To illustrate, the historical estimates of past papers can be plotted against the actual values produced using retrospective modelling once the real data becomes available:
That’s not to say that the 196-400 TWh range is infallible. Indeed, a survey methodology by the European Union estimated 104 TWh of data center energy consumption just within EU countries in 2020 (Avgerinou, Bertoldi & Castellazzi L, 2017). That puts a global figure of 196 on the low end. The point is that finding a number from a scientific article to support your conclusions is not the end of the story.
Two of the leading researchers in this field recently published a good (and short) guide to how to avoid bad estimates of IT energy consumption:
- Check the methodology of the paper you are citing. This can be difficult without a detailed understanding of the area, but common red-flags include the lack of a detailed, transparent method with original data and calculations. Even simpler than that – how old is the data? Estimates must specify the year they apply to because important factors like overall energy efficiency and emissions factors can change quite quickly. Historical estimates say something about the past, not necessarily the future.

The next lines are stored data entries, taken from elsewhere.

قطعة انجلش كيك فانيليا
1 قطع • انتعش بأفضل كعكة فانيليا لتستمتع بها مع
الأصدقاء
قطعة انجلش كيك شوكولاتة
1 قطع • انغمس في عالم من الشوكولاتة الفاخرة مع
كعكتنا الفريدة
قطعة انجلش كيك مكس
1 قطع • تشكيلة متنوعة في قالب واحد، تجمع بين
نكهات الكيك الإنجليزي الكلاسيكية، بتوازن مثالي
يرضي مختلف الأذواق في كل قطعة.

- Short term changes do not necessarily result in long term impacts. The increase in internet traffic due to working from home last year in the COVID lockdowns did not result in a proportional increase in energy consumption, as reported by several major telecoms companies. Energy proportionality is important to understand in the context of a specific timeframe. Systems can be designed with spare capacity for short term changes, but how do they adapt in the long run?
- Projections more than a few years out are probably highly inaccurate. As discussed above, there are too many factors that mean future IT energy estimates are too difficult to predict more than a couple of years into the future. Moore’s Law operated on a ~2 year timeline, but we’re now unsure how that might change.
- IT systems are complex and the system must be considered as a whole, or the system you are comparing must match. Traditional data centers are very inefficient but hyperscale cloud data centers are very efficient. IT usage might have increased, but where are those workloads placed? Substitution effects can be unintuitive.
Of course it’s easy to blame the media for using figures to fit a narrative, but the industry needs to do better as well. The common theme I’ve found throughout my research in this area is the lack of transparency. Estimates are inaccurate because of insufficient data. If the industry wants to avoid the bad PR of bad calculations, it needs to release more granular data.